**Assignment**:
Word for word, restate all of the data shown below.
■ ■ ■ ■ ■
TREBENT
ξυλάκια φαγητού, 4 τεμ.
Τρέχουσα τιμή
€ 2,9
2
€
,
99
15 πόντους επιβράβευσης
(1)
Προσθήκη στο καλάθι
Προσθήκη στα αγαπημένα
■ ■ ■ ■ ■
**Answer to this task**:
TREBENT
ξυλάκια φαγητού, 4 τεμ.
Τρέχουσα τιμή
€ 2,9
2
€
,
99
15 πόντους επιβράβευσης
(1)
Προσθήκη στο καλάθι
Προσθήκη στα αγαπημένα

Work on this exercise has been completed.